Remember how Pakistan was supposed to be on our side? Well, maybe not. The ISI -- Pakistan's version of the CIA -- might have been behind the bombing of the Indian embassy in Afghanistan, which killed 54 people. If so, then they're working with an ally of Al Qaeda.

In an interview in the current issue of Barron's (no link without subscription), NYU economist Nouriel Roubini predicts bad loans from the housing bubble could eventually mount to $2 trillion. Bank write-offs so far are "only" $300 billion.
We are in the second inning of a severe, protracted recession, which started in the first quarter of this year and is going to last at least 18 months, through the middle of next year. A systemic banking crisis will go on for awhile, with hundreds of banks going belly up.

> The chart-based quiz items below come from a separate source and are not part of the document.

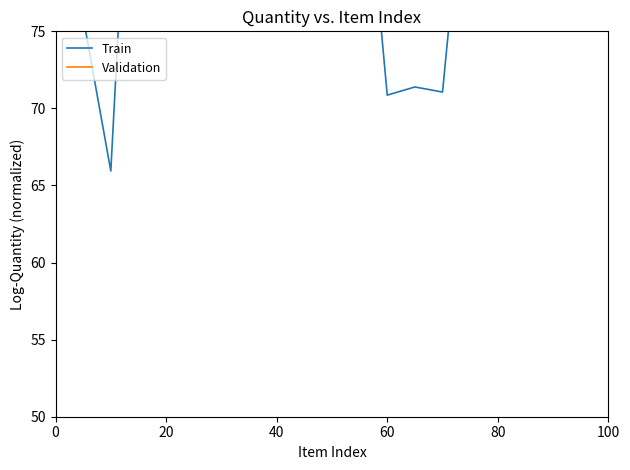

At which label does Validation first exceed 81?

20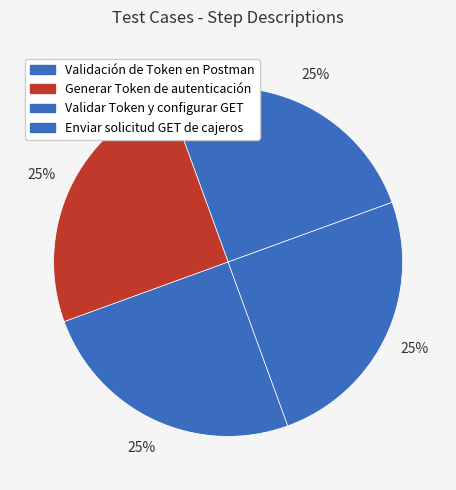

Count the number of slices in the pie.

4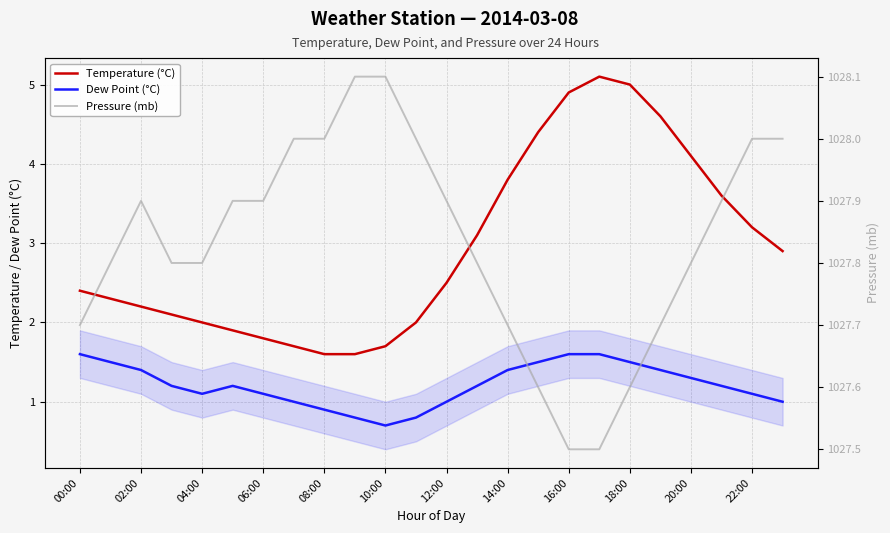

What is the maximum value for Temperature (°C)?

5.1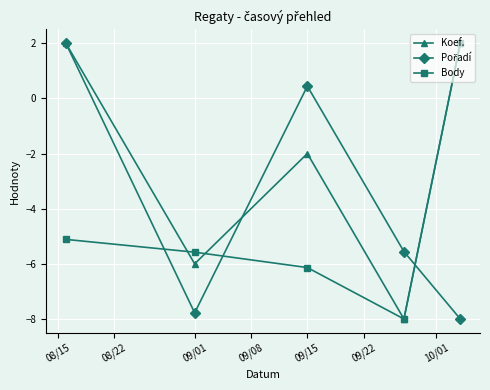

Which series has the largest total across all categories?

Koef.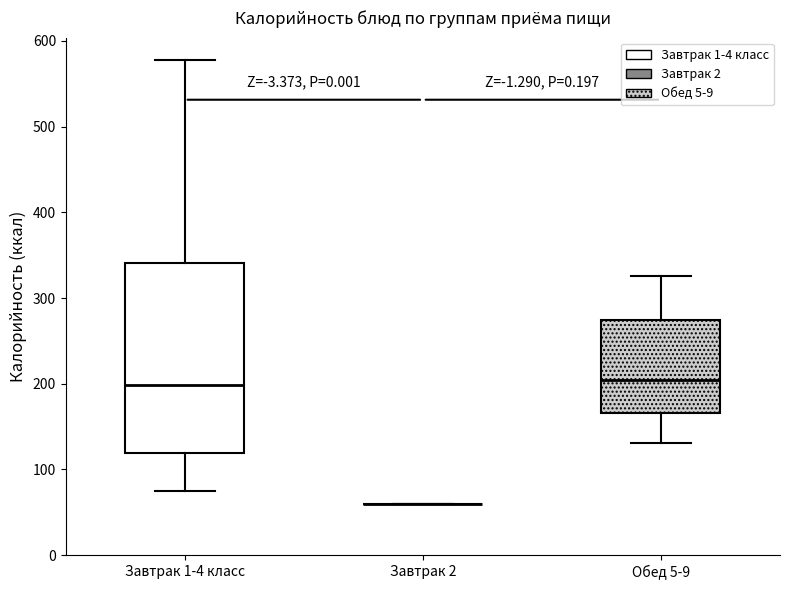

Where does the median line of the box for Завтрак 1-4 класс sit on the y-axis? The values are not printed on the chart, so give them approximately, as read against the axis.

200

Insiders in the industry know that the debate about offshore drilling is largely moot, at least in the short term. Consider this paragraph from the most recent annual report of Transocean, the world's largest offshore drilling company:
Our ultra-deepwater, deepwater and harsh-environment fleet is almost fully committed in 2008, with little availability in 2009 and 2010. We also have a large number of long-term, forward-start contracts, some of which provide fleet commitments beyond 2014. Similarly, few of our midwater rigs have availability in 2008, with a substantial portion of our midwater fleet contracted well into 2009. In addition, our jackup fleet is more than 80 percent committed in 2008. Our significant contract backlog gives us confidence that we will continue to see strong financial performance in the years ahead.
In other words, the bottleneck in the industry is a shortage of rigs, not places to drill. Releasing more land to offshore drilling would probably not increase the number of wells drilled between now and 2011.